• INPUT DATA:
Content starts

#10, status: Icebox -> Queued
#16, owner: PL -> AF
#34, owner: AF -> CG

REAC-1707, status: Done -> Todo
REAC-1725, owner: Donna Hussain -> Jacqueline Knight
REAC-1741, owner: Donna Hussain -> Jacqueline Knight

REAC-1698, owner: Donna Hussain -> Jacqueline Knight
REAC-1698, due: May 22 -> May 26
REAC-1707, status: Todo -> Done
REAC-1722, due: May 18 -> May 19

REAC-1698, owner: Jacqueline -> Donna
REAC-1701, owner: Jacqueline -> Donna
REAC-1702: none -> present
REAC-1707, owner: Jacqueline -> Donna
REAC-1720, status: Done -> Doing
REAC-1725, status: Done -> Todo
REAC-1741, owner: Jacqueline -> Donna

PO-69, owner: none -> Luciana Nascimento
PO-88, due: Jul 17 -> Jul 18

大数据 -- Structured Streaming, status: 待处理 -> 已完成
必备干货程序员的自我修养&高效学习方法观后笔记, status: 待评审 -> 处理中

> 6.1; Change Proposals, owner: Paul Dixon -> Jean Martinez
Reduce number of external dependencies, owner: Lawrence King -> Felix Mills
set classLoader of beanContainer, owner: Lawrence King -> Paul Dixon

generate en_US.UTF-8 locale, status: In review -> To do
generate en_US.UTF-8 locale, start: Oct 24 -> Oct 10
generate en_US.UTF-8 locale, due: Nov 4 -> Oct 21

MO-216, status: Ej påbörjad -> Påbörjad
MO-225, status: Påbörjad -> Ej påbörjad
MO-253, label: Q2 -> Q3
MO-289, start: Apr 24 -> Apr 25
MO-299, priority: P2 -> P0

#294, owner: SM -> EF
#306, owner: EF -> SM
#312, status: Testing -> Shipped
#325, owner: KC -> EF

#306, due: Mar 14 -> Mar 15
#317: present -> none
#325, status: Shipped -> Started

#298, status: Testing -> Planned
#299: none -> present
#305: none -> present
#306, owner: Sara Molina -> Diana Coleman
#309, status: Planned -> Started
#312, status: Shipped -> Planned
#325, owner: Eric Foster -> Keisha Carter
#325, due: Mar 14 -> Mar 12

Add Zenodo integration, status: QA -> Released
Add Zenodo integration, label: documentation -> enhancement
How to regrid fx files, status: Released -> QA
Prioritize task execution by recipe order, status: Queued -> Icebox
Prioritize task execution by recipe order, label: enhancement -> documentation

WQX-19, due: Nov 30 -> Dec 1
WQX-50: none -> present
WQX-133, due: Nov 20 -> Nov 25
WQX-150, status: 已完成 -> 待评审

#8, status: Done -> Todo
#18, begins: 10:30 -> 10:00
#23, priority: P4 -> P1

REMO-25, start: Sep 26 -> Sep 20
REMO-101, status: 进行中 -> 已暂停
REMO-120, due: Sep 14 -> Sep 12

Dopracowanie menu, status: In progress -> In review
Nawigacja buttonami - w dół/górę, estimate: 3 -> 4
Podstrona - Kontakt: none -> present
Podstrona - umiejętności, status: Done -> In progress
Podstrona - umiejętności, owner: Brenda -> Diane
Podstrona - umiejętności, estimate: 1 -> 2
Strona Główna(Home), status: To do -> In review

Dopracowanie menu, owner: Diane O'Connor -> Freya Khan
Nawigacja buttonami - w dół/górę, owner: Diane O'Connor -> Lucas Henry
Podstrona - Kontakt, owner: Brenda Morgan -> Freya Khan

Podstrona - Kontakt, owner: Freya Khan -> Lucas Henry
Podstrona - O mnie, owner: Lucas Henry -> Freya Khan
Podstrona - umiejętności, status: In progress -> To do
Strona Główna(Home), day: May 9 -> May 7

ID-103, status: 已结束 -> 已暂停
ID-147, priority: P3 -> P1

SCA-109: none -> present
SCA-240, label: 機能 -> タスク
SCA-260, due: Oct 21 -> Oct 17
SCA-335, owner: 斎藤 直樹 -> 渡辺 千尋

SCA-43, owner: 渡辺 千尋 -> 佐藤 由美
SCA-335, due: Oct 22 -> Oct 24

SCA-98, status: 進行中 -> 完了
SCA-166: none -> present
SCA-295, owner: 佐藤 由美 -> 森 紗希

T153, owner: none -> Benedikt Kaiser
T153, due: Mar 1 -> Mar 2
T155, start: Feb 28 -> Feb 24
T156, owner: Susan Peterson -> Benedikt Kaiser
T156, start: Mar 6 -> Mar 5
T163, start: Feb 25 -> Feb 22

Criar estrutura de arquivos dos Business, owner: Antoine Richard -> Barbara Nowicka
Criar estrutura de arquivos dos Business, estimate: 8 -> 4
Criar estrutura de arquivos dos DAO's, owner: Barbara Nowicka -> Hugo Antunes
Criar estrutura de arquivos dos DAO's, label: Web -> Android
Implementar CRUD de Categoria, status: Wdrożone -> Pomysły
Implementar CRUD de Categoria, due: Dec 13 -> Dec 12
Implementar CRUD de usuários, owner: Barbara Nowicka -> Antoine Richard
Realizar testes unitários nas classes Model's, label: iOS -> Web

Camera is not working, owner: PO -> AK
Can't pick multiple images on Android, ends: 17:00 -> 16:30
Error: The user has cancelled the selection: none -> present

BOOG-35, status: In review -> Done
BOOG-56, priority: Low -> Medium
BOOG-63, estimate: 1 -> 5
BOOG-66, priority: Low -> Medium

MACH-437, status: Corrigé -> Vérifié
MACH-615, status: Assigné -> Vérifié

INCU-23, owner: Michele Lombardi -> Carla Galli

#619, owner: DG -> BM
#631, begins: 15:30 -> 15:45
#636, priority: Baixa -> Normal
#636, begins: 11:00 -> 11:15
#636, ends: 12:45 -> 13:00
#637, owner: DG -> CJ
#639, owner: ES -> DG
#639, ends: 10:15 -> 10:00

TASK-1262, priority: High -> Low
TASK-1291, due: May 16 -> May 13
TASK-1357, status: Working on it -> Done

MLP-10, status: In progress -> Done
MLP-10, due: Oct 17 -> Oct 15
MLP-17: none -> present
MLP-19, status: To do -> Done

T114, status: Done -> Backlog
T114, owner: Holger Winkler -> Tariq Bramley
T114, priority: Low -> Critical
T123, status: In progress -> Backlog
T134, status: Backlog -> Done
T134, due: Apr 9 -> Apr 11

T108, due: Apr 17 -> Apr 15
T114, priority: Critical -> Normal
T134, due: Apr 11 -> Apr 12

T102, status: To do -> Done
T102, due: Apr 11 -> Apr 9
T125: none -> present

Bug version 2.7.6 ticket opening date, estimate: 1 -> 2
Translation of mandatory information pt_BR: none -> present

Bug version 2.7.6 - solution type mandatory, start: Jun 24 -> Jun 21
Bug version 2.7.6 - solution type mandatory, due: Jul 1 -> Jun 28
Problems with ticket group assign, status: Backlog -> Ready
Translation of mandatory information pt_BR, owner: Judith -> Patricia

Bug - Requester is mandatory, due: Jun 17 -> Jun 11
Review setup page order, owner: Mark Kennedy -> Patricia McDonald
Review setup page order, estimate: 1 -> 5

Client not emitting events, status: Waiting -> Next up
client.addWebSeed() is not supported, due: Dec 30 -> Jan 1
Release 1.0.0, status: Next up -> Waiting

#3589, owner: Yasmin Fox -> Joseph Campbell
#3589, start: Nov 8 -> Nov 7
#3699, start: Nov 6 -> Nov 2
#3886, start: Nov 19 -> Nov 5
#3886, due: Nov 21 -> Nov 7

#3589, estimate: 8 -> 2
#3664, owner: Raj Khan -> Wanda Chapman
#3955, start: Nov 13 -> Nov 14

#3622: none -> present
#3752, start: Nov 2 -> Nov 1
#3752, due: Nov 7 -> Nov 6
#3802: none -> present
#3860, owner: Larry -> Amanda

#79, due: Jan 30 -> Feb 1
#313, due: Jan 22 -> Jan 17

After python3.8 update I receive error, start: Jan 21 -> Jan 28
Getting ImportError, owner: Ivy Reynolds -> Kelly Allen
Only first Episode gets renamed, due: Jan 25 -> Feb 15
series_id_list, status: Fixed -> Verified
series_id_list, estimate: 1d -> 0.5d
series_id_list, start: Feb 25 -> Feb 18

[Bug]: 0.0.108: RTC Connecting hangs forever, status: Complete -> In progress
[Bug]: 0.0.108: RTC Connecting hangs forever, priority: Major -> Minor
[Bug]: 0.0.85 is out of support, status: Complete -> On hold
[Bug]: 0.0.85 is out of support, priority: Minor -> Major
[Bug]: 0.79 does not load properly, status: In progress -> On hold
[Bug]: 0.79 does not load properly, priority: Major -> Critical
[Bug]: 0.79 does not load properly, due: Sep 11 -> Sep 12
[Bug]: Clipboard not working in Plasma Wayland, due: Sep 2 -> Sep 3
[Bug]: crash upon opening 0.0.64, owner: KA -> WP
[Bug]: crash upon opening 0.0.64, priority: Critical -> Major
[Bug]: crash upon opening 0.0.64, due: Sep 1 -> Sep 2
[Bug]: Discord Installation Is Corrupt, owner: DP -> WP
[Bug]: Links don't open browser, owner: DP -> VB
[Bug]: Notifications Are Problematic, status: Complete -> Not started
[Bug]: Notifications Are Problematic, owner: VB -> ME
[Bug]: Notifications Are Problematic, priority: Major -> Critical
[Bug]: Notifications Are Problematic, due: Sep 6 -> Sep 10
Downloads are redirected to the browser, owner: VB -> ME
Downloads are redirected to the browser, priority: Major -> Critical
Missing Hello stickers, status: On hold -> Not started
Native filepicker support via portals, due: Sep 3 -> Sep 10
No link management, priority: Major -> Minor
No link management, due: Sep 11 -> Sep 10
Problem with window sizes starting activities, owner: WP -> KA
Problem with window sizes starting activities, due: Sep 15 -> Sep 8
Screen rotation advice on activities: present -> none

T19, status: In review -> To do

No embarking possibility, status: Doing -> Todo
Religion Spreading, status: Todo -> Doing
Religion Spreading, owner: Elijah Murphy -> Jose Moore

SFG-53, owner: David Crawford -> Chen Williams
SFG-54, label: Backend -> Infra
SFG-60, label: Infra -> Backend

Content ends

• ASSIGNMENT: Where does the word "starting" appear in the material above? Copy every line that holds it.

• RESPONSE TO THIS TASK:
Problem with window sizes starting activities, owner: WP -> KA
Problem with window sizes starting activities, due: Sep 15 -> Sep 8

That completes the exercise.